Affrontements autour des notes du pape émérite sur les abus (23/04/2019)

De Sandro Magister (Settimo Cielo) en traduction française sur le site Diakonos :

C’est la guerre entre théologiens sur les « notes » du pape Ratzinger. Une attaque et une riposte.

Les « notes » du pape émérite Benoît XVI sur le scandale des abus sexuels dans l’Église catholique ont enflammé les débats dans le monde entier, et nous en donnons en exemple dans cet article.

Le texte qui suit est la réponse d’un éminent théologien américain, Robert Imbelli, à l’attaque frontale lancée contre Joseph Ratzinger par deux hauts représentants de l’Association allemande des théologiens pour l’étude de la morale, les professeurs Christof Breitsameter et Stephan Goertz.
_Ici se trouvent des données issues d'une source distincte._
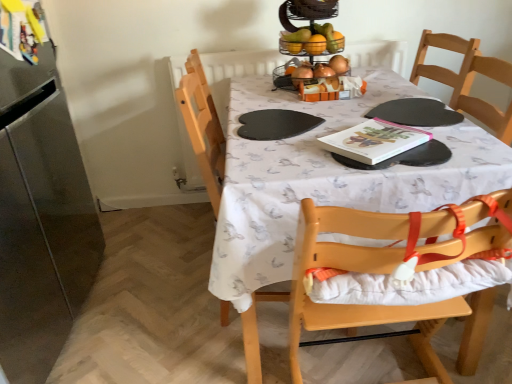
Question: Can you confirm if shiny metallic fruit basket at upper center is bigger than light wood highchair at center?

Choices:
 (A) yes
 (B) no

Answer: (B)

Question: Does shiny metallic fruit basket at upper center turn towards light wood highchair at center?

Choices:
 (A) yes
 (B) no

Answer: (B)

Question: Does shiny metallic fruit basket at upper center have a lesser height compared to light wood highchair at center?

Choices:
 (A) yes
 (B) no

Answer: (A)

Question: Is shiny metallic fruit basket at upper center behind light wood highchair at center?

Choices:
 (A) yes
 (B) no

Answer: (A)

Question: Is the depth of shiny metallic fruit basket at upper center less than that of light wood highchair at center?

Choices:
 (A) yes
 (B) no

Answer: (B)

Question: Is shiny metallic fruit basket at upper center oriented away from light wood highchair at center?

Choices:
 (A) yes
 (B) no

Answer: (B)

Question: Is stainless steel refrigerator at left further to camera compared to white printed tablecloth at center?

Choices:
 (A) no
 (B) yes

Answer: (A)

Question: From a real-world perspective, is stainless steel refrigerator at left over white printed tablecloth at center?

Choices:
 (A) yes
 (B) no

Answer: (A)

Question: Does stainless steel refrigerator at left appear on the right side of white printed tablecloth at center?

Choices:
 (A) no
 (B) yes

Answer: (A)

Question: Is stainless steel refrigerator at left thinner than white printed tablecloth at center?

Choices:
 (A) yes
 (B) no

Answer: (A)

Question: Considering the relative sizes of stainless steel refrigerator at left and white printed tablecloth at center in the image provided, is stainless steel refrigerator at left smaller than white printed tablecloth at center?

Choices:
 (A) yes
 (B) no

Answer: (A)

Question: From a real-world perspective, is stainless steel refrigerator at left physically below white printed tablecloth at center?

Choices:
 (A) yes
 (B) no

Answer: (B)

Question: Does white printed tablecloth at center have a lesser width compared to shiny metallic fruit basket at upper center?

Choices:
 (A) yes
 (B) no

Answer: (B)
On peut trouver l’original en allemand du texte de ces deux théologiens sur le site de la conférence épiscopale allemande :

> Moraltheologen kritisieren Benedikt-Text: “Misslungener Beitrag”

Les versions en italien et en anglais sont disponibles sur ces autres pages de Settimo Cielo :

> Prisoner of Prejudice

> Prigioniero del pregiudizio

Des théologiens sans théologie

de Robert P. Imbelli

Deux représentants de l’Association allemande des théologiens pour l’étude de la morale ont publié un commentaire critique de la récente analyse menée par le pape émérite Benoît XVI sur les origines et les causes de la crise des abus qui accable l’Église.
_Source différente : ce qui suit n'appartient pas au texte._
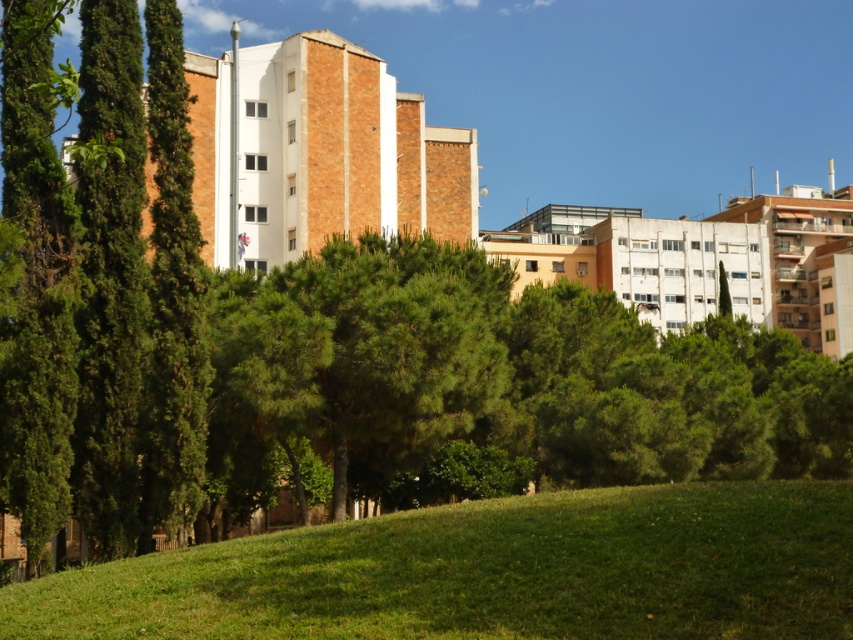
Can you confirm if green grassy hill at lower left is shorter than green needle-like tree at center?

Yes.

Who is positioned more to the right, green grassy hill at lower left or green needle-like tree at center?

green grassy hill at lower left

The width and height of the screenshot is (853, 640). What are the coordinates of `green grassy hill at lower left` in the screenshot? It's located at (490, 572).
Les professeurs Christof Breitsameter et Stephan Goertz portent plusieurs accusations contre Benoît XVI.  Ils prétendent qu’il accuse les bouleversements sociaux des années soixante et la révolution sexuelle d’être la seule cause de la crise plutôt que d’admettre la culpabilité institutionnelle de l’Église en tant que telle.
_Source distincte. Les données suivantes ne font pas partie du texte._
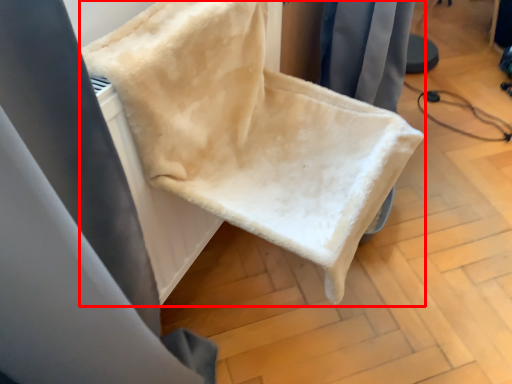
Question: Considering the relative positions of furniture (annotated by the red box) and curtain in the image provided, where is furniture (annotated by the red box) located with respect to the staircase?

Choices:
 (A) right
 (B) left

Answer: (A)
Ils sont particulièrement agacés par ses critiques sur les développements de la théologie morale des années soixante qui, selon Benoît, encourage une approche au cas par cas finissant par déboucher sur un relativisme moral.  Ils prétendent que cette mise en cause est injuste et non fondée et que la théologie morale pratiquée par les membres de leurs association affirme elle aussi des absolus moraux tels que l’inhumanité de la peine de mort.

Sans même vouloir défendre la moindre ligne de l’analyse du pape émérite, deux aspects du raisonnement de ces critiques me semblent déplorables et symptomatiques.

En premier lieu, le style général de leur réponse indignée me fait penser au réflexe d’auto-défense d’une corporation encline à protéger ses privilèges et ses prérogatives contre toute critique externe.

En second lieu, même si les signataires se présentent comme des spécialistes de la théologie morale, leurs affirmations contiennent très peu d’éléments étant  susceptibles d’être qualifiés de « théologiques ».  Ce qui est au centre des préoccupations du pape Benoît, c’est la question proprement théologique de la perte du sens significatif de Dieu dans la culture contemporaine et d’un grave déclin dans la conception et dans la pratique eucharistique dans une grande partie de l’Église actuelle.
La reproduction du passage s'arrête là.